[EXERCISE INPUTS — start]

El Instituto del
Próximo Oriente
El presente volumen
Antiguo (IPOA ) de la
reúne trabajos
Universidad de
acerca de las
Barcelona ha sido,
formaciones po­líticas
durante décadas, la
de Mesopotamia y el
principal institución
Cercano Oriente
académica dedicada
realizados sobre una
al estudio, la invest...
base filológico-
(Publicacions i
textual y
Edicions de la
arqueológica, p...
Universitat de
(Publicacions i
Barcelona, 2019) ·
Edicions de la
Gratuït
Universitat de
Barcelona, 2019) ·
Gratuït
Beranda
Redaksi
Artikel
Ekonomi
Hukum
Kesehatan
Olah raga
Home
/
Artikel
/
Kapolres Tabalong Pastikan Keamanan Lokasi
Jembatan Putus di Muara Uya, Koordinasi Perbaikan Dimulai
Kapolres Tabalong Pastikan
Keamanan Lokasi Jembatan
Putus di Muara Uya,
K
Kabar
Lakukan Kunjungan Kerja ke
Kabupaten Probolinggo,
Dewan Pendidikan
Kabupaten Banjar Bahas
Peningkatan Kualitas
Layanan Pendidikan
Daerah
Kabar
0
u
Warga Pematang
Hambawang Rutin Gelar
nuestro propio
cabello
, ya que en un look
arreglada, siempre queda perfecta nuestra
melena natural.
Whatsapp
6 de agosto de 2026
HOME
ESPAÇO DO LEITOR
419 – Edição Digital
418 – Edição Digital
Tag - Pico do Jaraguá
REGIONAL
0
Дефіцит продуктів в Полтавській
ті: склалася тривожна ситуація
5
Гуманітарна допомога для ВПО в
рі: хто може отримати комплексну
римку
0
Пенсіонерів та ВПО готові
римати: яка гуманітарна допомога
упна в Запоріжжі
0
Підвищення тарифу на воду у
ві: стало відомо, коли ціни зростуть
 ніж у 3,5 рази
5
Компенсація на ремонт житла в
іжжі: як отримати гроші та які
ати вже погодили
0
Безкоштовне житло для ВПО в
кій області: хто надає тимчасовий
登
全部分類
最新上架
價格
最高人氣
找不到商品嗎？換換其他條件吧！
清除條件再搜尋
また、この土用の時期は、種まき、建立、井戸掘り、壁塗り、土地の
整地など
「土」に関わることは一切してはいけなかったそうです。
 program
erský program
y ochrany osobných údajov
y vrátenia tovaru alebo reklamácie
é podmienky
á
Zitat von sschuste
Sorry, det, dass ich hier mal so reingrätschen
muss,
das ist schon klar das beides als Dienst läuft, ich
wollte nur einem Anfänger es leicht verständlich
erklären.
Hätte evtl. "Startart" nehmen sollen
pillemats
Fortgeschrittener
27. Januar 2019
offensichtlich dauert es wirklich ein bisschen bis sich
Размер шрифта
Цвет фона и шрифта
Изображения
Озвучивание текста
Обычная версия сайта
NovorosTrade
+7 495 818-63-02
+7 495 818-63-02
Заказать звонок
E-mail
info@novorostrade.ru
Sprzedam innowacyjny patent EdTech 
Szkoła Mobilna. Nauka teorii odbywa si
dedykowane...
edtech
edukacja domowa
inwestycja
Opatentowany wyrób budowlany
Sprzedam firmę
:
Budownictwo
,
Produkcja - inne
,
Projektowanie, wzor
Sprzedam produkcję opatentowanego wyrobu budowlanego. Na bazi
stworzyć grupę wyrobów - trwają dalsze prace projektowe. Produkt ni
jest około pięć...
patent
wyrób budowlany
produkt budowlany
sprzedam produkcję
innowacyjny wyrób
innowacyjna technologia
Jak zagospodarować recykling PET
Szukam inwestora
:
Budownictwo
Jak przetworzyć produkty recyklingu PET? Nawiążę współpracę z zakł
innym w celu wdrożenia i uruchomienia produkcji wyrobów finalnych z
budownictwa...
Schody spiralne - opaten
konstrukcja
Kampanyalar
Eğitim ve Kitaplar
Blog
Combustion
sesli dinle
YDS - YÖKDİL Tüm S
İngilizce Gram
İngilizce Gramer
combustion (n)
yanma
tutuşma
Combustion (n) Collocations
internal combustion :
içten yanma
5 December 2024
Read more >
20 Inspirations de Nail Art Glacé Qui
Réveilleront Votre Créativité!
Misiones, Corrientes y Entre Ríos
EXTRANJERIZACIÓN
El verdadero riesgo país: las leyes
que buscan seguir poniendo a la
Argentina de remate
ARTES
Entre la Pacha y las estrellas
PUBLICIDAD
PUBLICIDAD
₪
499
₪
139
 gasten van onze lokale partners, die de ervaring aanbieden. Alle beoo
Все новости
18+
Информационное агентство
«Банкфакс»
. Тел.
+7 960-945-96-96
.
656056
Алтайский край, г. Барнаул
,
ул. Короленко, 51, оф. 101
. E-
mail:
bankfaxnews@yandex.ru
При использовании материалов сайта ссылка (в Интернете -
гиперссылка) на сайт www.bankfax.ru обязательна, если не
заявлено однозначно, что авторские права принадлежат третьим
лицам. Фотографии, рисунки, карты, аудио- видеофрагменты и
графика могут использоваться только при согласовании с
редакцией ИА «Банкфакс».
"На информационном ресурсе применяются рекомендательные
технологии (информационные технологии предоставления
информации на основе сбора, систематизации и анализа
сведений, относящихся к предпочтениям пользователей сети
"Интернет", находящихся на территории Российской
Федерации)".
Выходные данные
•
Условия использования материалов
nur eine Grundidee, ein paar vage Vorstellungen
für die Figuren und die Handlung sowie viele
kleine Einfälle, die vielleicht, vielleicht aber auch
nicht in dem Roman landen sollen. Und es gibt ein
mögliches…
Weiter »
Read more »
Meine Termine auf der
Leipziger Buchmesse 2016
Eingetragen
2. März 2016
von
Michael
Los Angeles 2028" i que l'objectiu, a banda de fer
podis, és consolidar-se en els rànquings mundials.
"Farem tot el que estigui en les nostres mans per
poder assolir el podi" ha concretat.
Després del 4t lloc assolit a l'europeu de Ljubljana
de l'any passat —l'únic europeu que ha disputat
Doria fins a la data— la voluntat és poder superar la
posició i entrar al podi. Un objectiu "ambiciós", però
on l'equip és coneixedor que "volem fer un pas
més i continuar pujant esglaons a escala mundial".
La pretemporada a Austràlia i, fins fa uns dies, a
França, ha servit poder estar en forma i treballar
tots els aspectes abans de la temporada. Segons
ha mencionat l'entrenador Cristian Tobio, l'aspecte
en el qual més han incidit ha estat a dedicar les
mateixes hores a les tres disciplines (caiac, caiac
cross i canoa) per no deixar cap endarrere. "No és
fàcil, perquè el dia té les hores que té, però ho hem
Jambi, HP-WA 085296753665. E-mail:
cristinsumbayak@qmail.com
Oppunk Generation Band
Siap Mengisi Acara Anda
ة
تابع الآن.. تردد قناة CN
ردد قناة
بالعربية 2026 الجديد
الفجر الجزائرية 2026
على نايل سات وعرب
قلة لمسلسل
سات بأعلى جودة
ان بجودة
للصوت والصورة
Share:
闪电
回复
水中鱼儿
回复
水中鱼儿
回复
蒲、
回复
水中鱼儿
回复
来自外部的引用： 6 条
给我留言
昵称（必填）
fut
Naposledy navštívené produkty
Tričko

[EXERCISE INPUTS — finish]

- ASSIGNMENT
Copy out the lines of the data where the string "отримати" occurs.

- RESPONSE FOR THIS EXERCISE
рі: хто може отримати комплексну
іжжі: як отримати гроші та які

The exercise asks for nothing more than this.